══ Working data
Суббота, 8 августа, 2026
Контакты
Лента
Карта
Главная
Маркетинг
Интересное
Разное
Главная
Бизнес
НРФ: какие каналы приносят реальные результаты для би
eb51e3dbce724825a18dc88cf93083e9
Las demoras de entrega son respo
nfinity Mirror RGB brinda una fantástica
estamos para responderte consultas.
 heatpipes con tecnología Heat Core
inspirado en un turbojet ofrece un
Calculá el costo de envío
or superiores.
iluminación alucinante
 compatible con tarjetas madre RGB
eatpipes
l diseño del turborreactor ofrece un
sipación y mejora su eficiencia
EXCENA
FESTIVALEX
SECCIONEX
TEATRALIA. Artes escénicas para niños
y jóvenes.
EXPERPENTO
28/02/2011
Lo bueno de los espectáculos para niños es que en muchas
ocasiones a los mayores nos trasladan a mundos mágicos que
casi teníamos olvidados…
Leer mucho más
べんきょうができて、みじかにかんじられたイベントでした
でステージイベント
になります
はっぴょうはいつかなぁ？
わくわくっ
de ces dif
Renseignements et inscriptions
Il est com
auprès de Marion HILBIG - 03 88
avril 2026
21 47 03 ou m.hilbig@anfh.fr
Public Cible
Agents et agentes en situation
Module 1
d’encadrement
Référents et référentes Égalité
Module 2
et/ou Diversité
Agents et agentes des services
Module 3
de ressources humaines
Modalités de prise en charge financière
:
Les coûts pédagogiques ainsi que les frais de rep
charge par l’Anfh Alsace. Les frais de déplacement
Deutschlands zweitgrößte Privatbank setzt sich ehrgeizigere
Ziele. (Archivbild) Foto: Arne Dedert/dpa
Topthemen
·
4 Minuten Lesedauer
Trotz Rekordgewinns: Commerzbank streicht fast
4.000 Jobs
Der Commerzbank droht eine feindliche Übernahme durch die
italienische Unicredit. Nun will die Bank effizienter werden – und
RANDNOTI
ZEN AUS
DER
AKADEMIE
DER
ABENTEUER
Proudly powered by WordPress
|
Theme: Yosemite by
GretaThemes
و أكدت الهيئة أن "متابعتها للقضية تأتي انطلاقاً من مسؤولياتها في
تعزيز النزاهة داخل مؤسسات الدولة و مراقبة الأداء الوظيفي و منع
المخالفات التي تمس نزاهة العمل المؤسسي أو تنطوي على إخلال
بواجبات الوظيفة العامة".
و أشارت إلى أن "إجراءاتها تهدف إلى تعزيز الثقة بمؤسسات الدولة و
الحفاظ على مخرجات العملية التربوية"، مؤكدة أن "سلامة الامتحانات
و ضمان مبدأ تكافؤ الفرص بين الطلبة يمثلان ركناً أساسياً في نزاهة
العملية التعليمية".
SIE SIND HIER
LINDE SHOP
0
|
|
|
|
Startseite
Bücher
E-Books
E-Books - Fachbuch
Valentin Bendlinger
════
### Task requirements
If a line above holds the string "frais", copy it out.

### Exercise solution
Les coûts pédagogiques ainsi que les frais de rep
charge par l’Anfh Alsace. Les frais de déplacement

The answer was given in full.